Das iPhone im Auto
Ich habe das iPhone im Auto als die ultimative Multimediazentrale in meinem Auto, einem Opel Astra G entdeckt. Je nach Design des Cockpits sollte das auch bei anderen Fahrzeugen funktionieren. Der Große Vorteil hier ist, dass man das iPhone auch mit Schutzhülle einstecken kann, keine teure Windschutzscheiben-Halterung braucht und mit dem Reinstellen in das Universal Dock alles fertig ist: Laden, Musik, Navi...
Hier schildere ich, wie es geht und was man dafür braucht.
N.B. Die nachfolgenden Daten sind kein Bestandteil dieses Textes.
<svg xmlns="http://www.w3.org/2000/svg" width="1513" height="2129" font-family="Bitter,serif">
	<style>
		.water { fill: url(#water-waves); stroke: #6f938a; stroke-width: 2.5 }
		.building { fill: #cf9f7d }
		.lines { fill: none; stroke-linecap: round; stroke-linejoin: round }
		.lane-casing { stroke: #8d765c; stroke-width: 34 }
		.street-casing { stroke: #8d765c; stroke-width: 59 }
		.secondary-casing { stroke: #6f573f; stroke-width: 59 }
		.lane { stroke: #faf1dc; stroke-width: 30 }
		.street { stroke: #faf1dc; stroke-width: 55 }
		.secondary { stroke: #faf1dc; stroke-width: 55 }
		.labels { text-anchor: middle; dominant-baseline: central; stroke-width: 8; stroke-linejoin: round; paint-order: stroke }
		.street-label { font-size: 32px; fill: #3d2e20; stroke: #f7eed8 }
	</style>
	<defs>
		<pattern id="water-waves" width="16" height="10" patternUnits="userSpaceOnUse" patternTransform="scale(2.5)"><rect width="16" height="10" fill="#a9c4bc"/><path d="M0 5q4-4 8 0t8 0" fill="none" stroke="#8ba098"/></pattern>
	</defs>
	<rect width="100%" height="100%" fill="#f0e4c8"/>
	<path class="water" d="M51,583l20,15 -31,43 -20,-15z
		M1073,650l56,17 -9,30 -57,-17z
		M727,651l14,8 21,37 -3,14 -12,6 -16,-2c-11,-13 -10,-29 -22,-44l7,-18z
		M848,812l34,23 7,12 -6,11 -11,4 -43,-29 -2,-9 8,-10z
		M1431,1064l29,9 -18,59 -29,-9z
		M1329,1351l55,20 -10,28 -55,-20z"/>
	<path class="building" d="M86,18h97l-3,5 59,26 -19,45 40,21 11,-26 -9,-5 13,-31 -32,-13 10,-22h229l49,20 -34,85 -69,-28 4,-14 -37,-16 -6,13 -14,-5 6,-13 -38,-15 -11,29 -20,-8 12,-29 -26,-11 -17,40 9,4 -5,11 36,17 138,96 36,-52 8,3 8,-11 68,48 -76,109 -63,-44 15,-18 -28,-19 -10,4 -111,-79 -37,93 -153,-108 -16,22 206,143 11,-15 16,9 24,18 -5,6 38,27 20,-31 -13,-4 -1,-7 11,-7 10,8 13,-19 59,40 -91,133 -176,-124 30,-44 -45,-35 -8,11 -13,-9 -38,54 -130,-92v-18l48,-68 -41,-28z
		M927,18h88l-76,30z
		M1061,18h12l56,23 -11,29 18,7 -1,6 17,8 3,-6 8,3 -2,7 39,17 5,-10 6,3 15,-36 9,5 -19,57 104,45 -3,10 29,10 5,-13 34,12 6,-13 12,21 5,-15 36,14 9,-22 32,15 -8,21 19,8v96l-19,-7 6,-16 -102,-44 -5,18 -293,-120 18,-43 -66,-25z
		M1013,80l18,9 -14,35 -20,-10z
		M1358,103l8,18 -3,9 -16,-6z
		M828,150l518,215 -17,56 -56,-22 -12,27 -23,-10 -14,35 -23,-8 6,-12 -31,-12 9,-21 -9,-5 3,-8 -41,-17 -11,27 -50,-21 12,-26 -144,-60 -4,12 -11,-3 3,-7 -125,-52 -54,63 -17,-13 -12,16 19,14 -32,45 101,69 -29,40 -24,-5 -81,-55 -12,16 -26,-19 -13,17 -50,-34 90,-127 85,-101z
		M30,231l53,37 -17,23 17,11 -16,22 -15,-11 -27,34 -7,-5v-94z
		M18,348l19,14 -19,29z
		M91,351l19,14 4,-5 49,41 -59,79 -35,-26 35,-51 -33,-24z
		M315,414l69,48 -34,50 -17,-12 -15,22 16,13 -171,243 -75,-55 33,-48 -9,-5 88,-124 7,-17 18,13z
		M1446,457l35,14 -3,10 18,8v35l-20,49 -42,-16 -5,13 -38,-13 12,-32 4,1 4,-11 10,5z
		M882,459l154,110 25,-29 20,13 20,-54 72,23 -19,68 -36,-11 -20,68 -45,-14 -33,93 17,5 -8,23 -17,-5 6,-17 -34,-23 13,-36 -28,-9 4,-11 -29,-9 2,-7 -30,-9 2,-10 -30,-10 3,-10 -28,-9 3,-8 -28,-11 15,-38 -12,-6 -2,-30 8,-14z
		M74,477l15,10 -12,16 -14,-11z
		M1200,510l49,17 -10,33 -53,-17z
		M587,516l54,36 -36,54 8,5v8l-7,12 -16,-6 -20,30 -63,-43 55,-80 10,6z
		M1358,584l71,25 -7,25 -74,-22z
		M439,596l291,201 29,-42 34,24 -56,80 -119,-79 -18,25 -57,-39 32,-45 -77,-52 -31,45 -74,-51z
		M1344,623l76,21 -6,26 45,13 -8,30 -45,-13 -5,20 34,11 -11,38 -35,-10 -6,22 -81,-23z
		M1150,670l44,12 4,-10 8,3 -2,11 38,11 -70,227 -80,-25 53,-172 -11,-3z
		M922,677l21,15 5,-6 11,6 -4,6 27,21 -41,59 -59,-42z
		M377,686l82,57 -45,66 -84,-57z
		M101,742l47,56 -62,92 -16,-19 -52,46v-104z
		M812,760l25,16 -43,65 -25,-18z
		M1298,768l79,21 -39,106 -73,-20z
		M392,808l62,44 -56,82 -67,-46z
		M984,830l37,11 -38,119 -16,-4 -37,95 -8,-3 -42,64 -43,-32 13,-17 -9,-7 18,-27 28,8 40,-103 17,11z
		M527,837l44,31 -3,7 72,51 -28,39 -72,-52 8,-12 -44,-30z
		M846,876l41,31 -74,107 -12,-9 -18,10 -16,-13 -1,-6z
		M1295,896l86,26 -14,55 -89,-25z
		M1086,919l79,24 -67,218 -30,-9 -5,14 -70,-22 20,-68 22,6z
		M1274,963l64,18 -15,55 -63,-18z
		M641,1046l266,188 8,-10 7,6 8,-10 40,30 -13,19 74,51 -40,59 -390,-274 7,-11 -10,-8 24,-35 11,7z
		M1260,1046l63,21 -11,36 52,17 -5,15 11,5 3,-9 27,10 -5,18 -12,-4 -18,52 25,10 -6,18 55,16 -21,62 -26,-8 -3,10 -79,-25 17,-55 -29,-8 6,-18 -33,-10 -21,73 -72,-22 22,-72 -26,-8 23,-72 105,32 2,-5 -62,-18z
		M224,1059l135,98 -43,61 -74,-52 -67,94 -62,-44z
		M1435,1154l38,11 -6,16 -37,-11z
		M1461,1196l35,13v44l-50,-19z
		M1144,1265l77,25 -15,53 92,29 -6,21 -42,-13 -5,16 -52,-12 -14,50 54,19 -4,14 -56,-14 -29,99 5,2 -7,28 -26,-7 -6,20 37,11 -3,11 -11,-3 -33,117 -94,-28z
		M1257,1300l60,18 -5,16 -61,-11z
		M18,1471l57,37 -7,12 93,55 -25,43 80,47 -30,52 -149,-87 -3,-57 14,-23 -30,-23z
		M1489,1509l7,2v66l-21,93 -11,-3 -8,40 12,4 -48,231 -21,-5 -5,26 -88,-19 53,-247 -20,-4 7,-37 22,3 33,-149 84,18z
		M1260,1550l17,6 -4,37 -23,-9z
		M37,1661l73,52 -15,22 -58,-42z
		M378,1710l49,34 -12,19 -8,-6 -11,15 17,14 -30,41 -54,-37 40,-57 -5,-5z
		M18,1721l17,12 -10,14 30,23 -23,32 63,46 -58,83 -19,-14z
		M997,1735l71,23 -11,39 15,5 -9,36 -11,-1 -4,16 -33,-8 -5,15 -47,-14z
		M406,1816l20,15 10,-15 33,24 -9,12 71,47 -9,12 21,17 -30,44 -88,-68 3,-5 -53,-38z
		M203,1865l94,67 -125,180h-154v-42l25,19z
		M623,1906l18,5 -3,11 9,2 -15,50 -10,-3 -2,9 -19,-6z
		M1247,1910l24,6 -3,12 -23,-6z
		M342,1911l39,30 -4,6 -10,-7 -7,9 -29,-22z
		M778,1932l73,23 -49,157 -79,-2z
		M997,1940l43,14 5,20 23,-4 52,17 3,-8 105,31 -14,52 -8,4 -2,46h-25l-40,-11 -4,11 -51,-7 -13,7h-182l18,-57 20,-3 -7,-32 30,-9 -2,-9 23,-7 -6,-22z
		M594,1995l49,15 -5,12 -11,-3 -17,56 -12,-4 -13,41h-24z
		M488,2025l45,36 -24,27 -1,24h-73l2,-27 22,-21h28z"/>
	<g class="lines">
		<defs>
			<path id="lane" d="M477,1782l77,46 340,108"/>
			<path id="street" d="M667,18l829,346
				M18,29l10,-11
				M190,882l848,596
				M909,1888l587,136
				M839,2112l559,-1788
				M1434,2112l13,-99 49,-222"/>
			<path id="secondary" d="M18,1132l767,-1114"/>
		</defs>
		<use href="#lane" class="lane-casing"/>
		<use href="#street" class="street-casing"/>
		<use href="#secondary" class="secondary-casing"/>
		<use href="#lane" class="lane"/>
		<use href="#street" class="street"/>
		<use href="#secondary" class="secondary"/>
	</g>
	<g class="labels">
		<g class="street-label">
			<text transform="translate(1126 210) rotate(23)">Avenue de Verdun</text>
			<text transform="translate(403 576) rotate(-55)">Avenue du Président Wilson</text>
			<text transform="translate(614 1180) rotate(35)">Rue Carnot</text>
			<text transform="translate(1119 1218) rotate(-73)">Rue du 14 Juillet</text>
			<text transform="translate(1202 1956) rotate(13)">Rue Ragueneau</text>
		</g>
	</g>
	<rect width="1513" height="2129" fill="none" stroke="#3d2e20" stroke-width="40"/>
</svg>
Als mein iPhone noch ganz neu war, lag es während der Fahrt auf dem Beifahrersitz oder in einem der Fächer in der Mittelkonsole. Die Musik wurde über einen USB Stick vom Autoradio abgespielt. Immer, wenn ich mir eine neue CD gekauft hatte, habe ich also die Musik auf das iPhone und auf den Stick kopiert, damit ich sie immer hören konnte. Ein Navi hatte ich von TomTom, dass immerzu Strom brauchte. Wenn ich unterwegs war und das iPhone mal über den KFZ-Lader geladen hatte, musste das Navi also aus. Meist kein Problem, wenn man dann aber doch mal in der Wallapampa landet, ist es dann doch nervig.
Als ich das iPhone eines Tages über das Apple Universal Dock an meinem Computer angeschlossen hatte, und den USB Stick aus dem Auto daneben sah, kam mir eine Idee: Kann man das Universal Dock nicht auch im Auto irgendwo abstellen und das iPhone so immer parat haben und sogar das Navi im iPhone so sinnvoll nutzen?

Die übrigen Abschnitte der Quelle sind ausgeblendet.